§ **Entries supplied**:
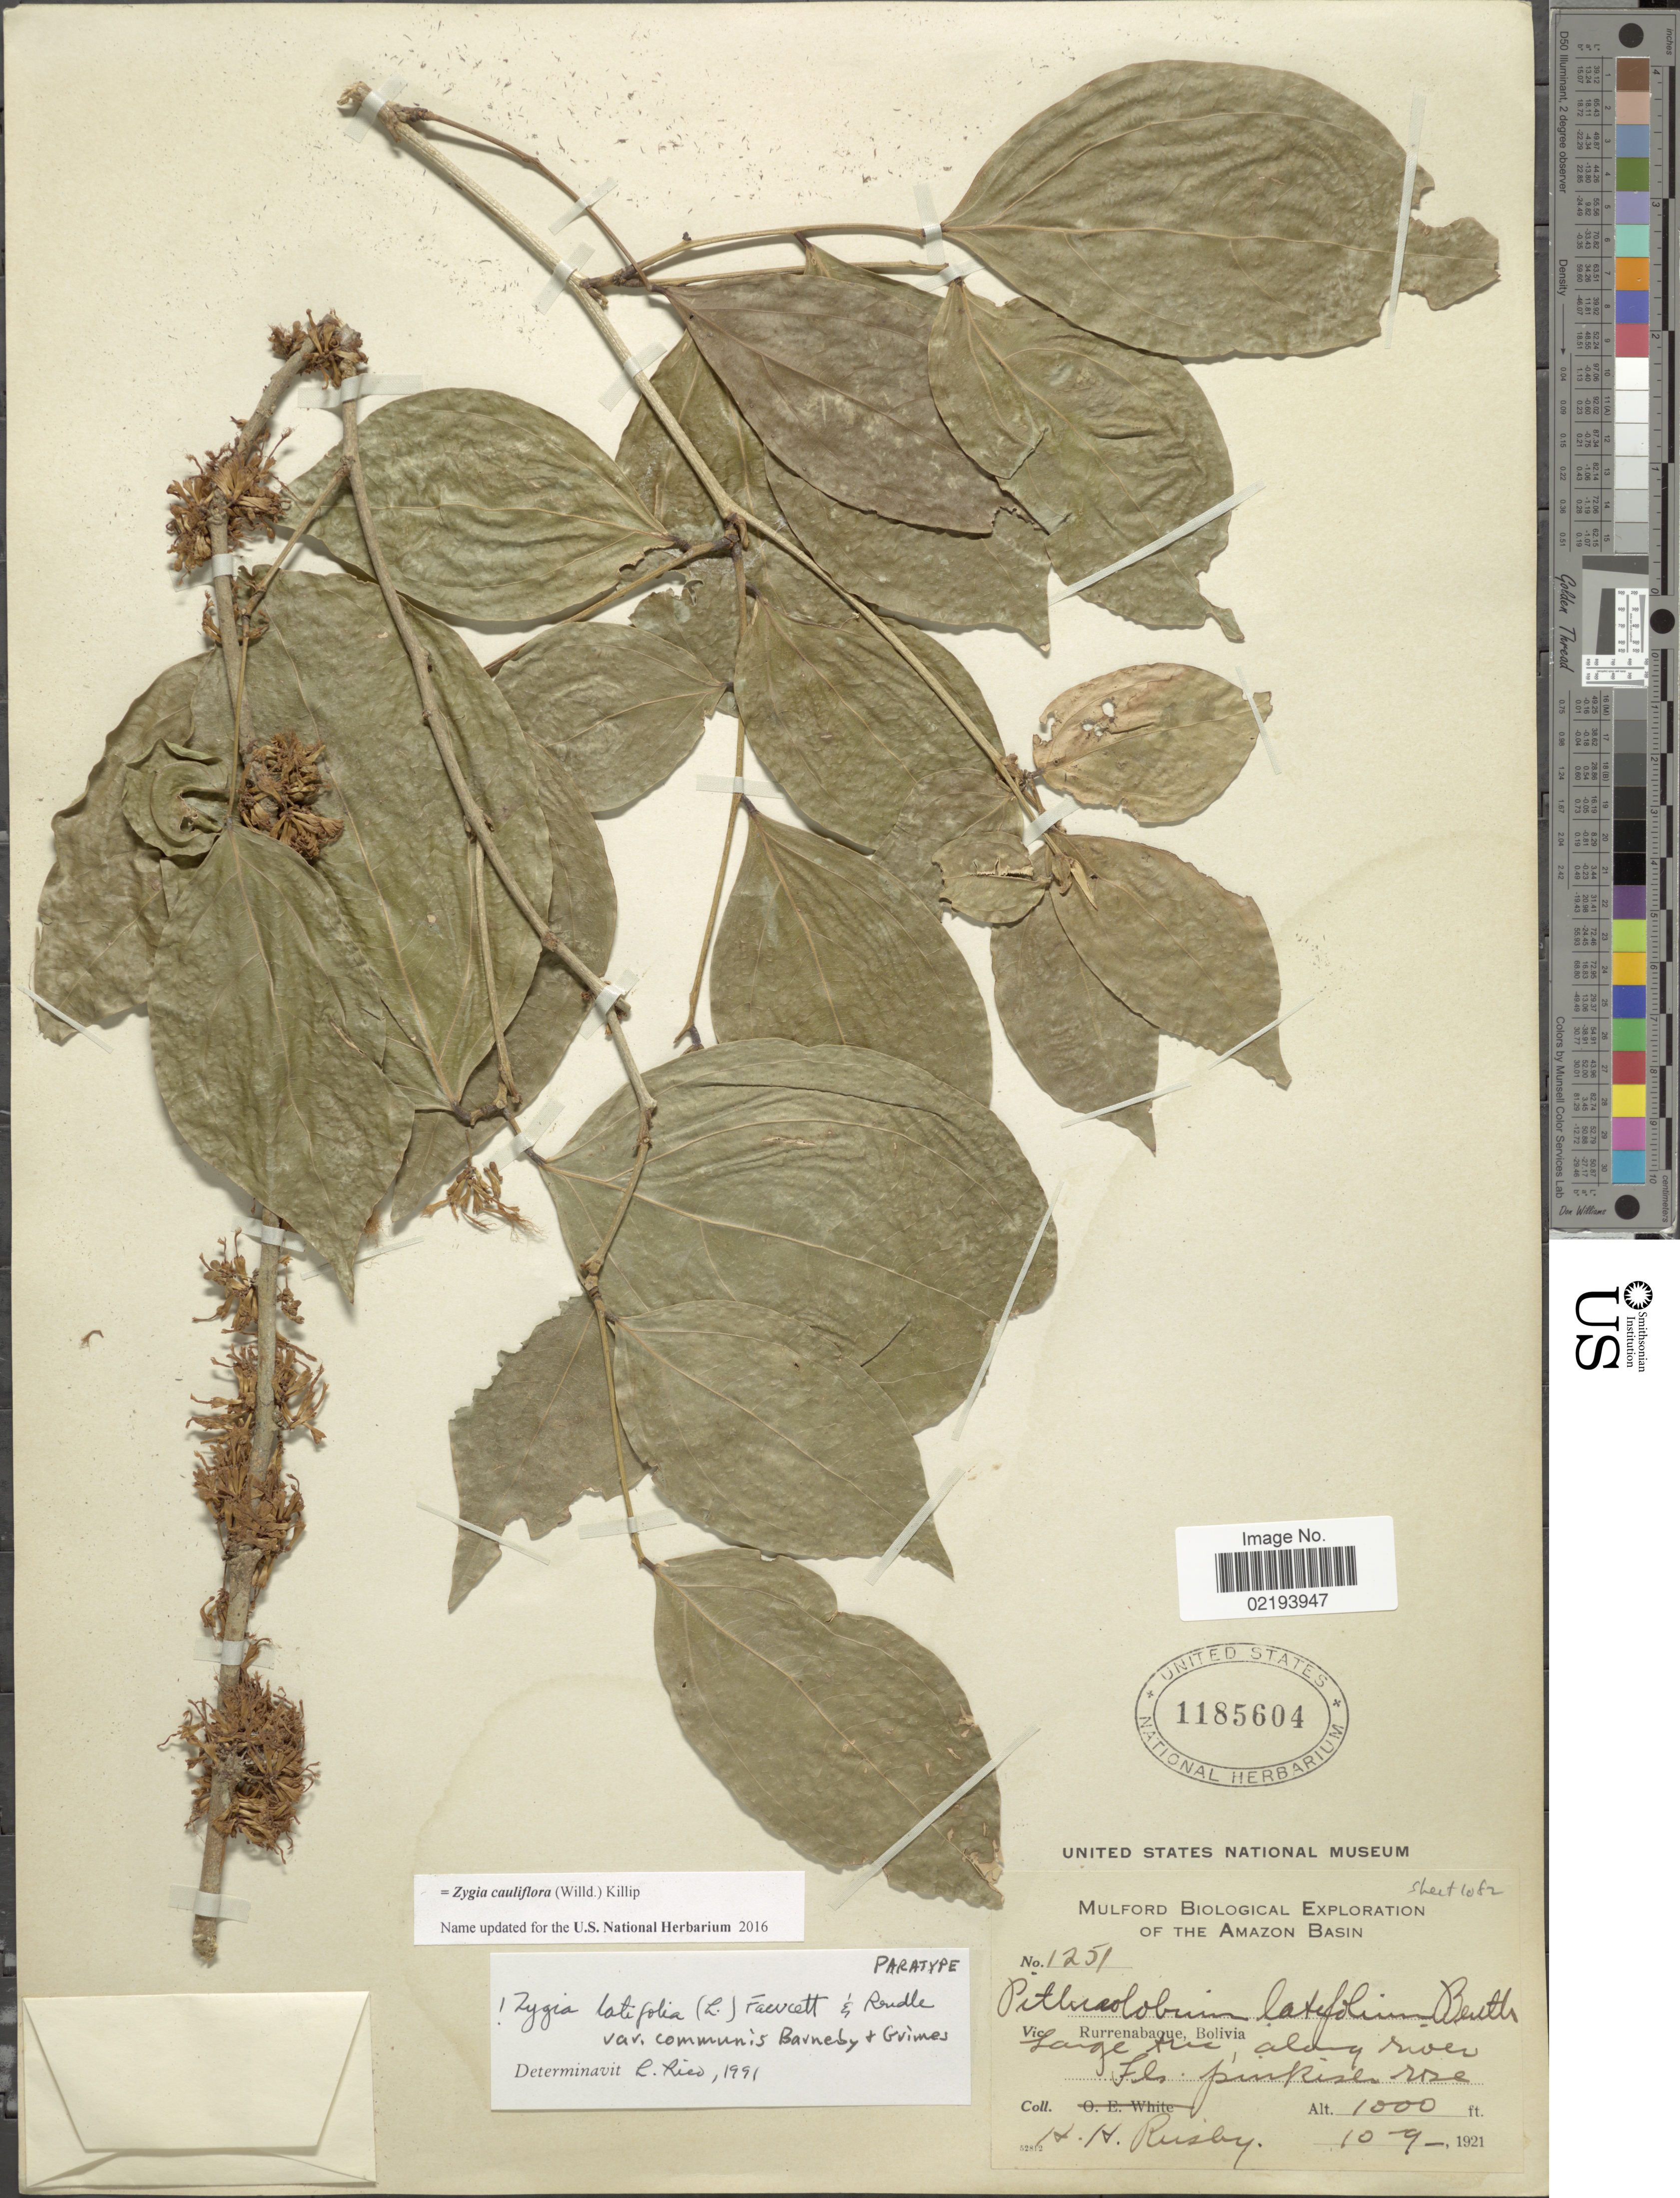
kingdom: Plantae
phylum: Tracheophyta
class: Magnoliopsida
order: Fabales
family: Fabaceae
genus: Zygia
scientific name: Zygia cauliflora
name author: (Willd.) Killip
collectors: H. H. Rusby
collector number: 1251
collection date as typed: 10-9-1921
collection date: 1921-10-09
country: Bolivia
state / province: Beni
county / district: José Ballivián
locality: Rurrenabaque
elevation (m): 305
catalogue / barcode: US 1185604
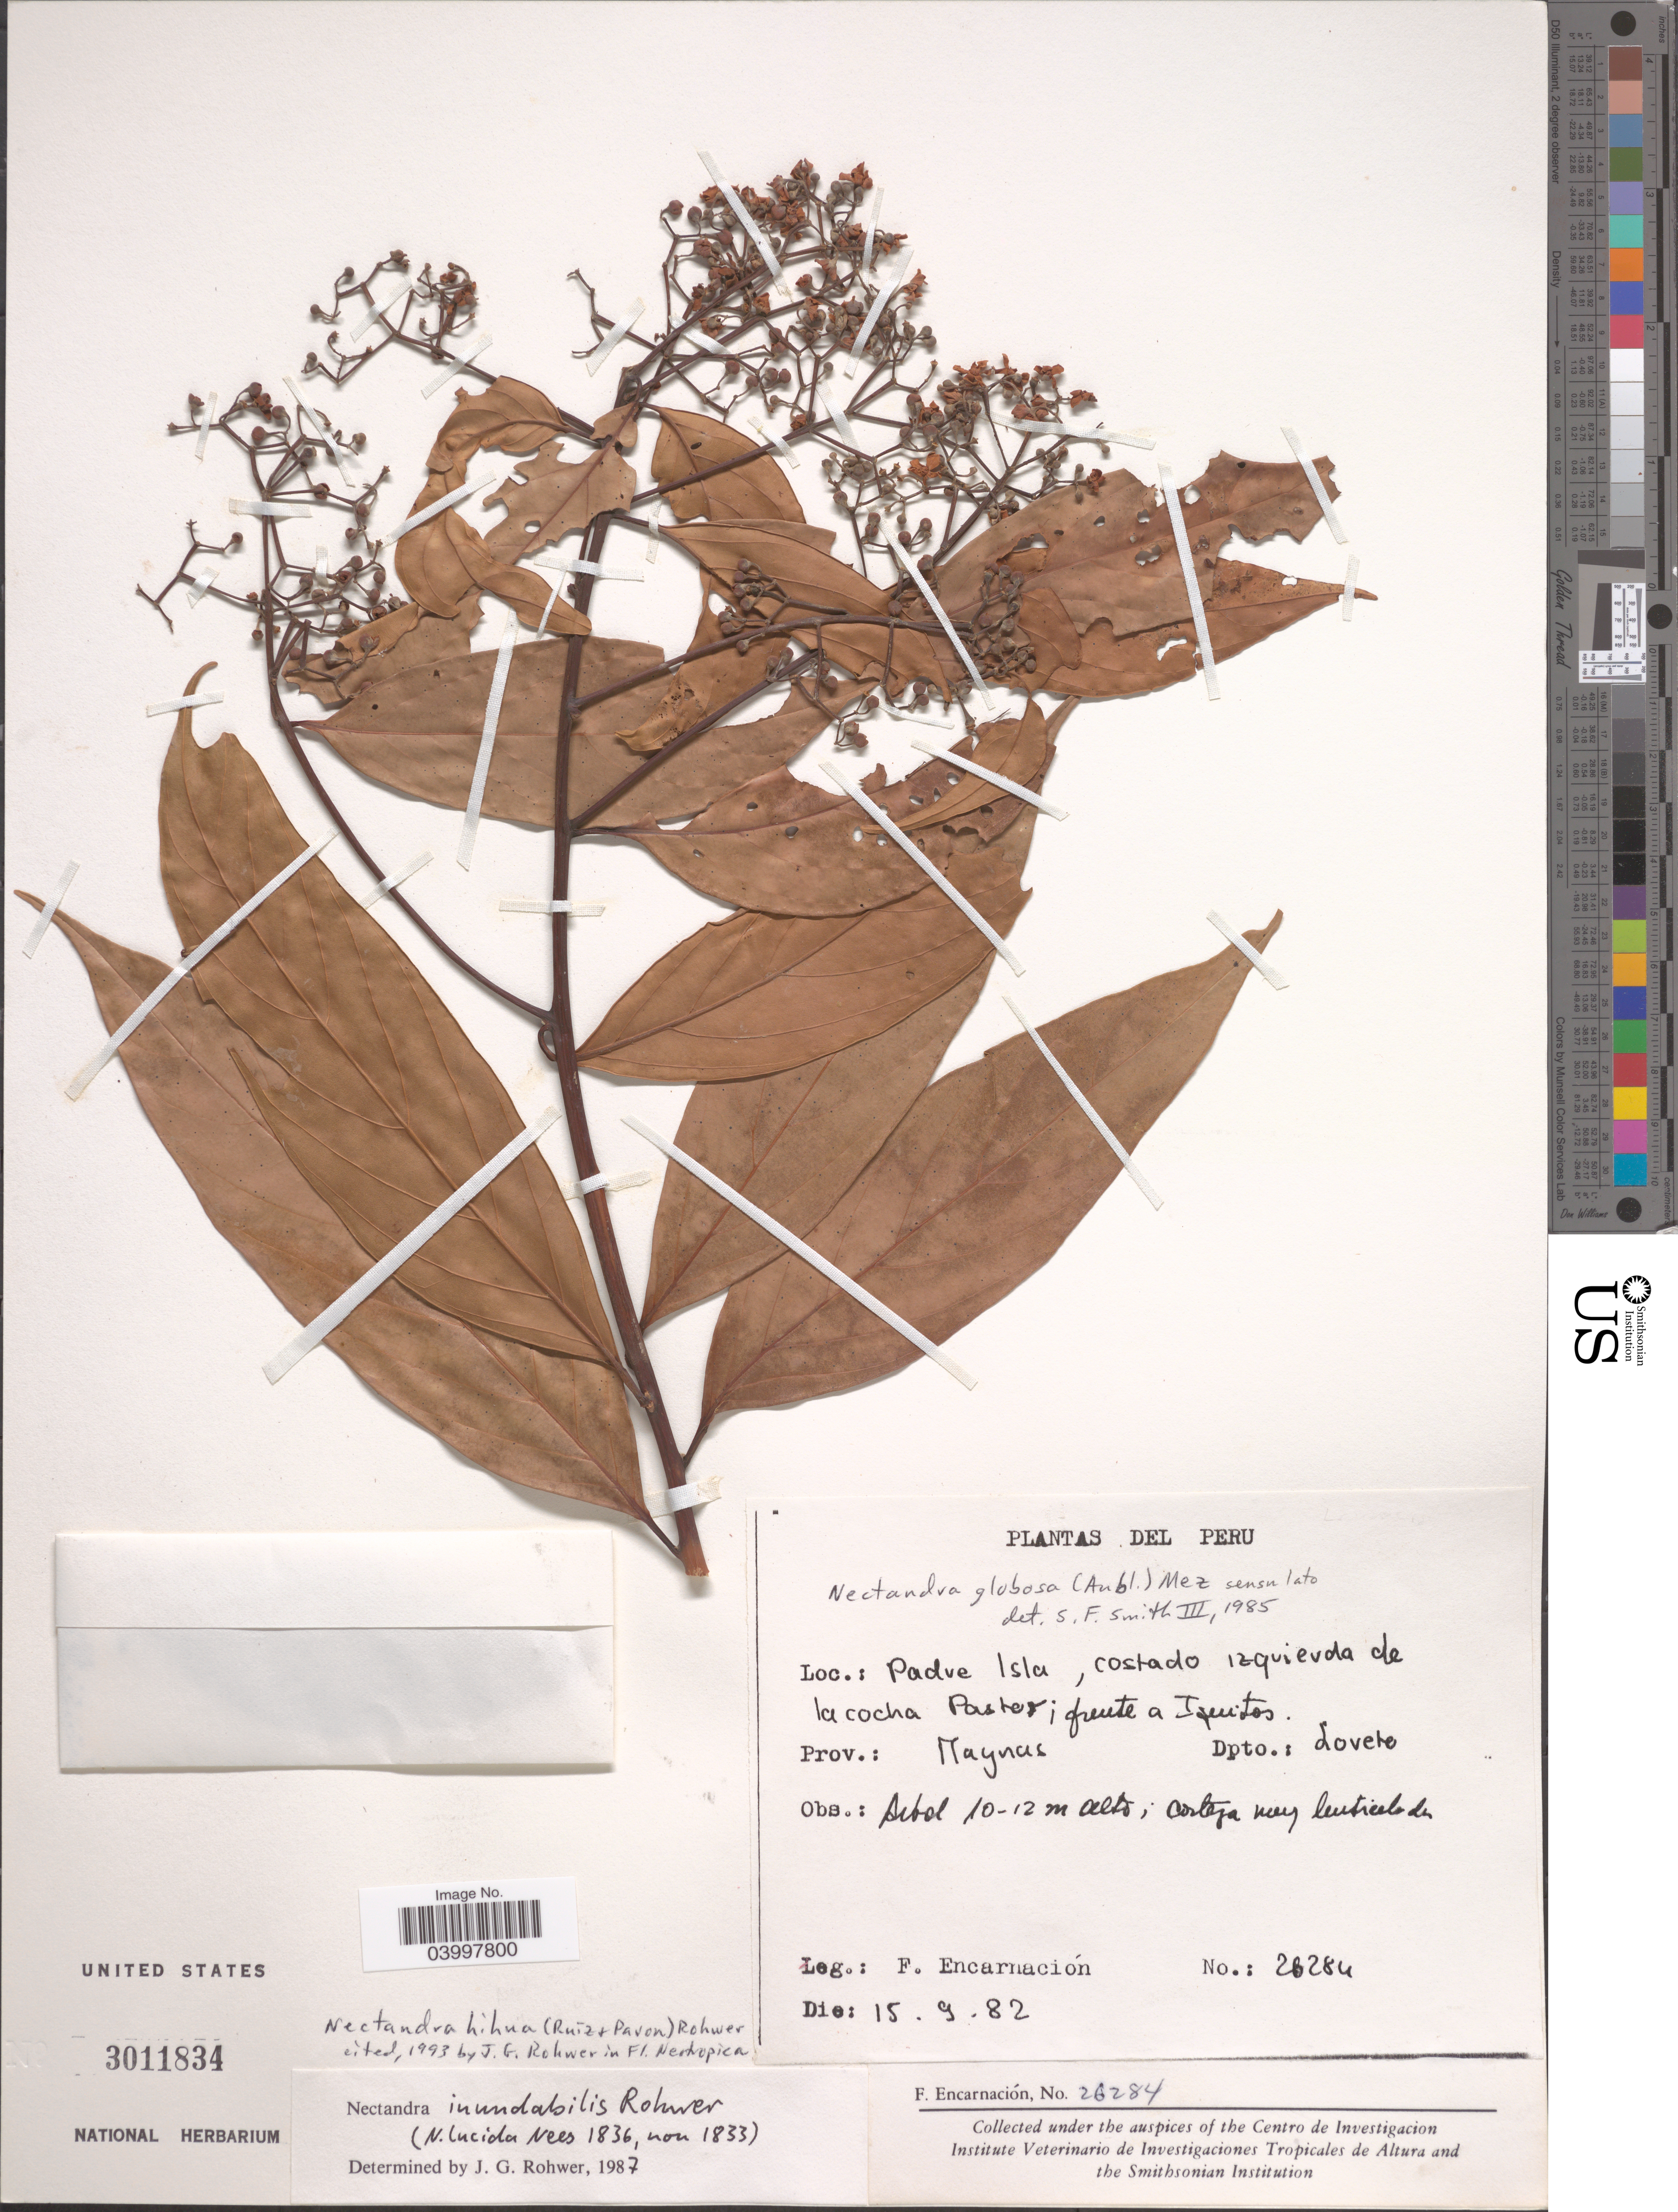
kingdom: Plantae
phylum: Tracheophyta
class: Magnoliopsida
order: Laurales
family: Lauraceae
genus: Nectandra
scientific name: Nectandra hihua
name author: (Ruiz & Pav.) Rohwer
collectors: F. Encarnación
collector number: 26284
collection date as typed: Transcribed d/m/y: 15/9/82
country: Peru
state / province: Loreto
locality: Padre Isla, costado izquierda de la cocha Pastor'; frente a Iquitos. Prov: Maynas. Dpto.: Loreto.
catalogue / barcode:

§ **Work to be completed**: Copy out every line of the data above word for word, leaving out the pictures.

§ **Final result**:
kingdom: Plantae
phylum: Tracheophyta
class: Magnoliopsida
order: Fabales
family: Fabaceae
genus: Zygia
scientific name: Zygia cauliflora
name author: (Willd.) Killip
collectors: H. H. Rusby
collector number: 1251
collection date as typed: 10-9-1921
collection date: 1921-10-09
country: Bolivia
state / province: Beni
county / district: José Ballivián
locality: Rurrenabaque
elevation (m): 305
catalogue / barcode: US 1185604
kingdom: Plantae
phylum: Tracheophyta
class: Magnoliopsida
order: Laurales
family: Lauraceae
genus: Nectandra
scientific name: Nectandra hihua
name author: (Ruiz & Pav.) Rohwer
collectors: F. Encarnación
collector number: 26284
collection date as typed: Transcribed d/m/y: 15/9/82
country: Peru
state / province: Loreto
locality: Padre Isla, costado izquierda de la cocha Pastor'; frente a Iquitos. Prov: Maynas. Dpto.: Loreto.
catalogue / barcode:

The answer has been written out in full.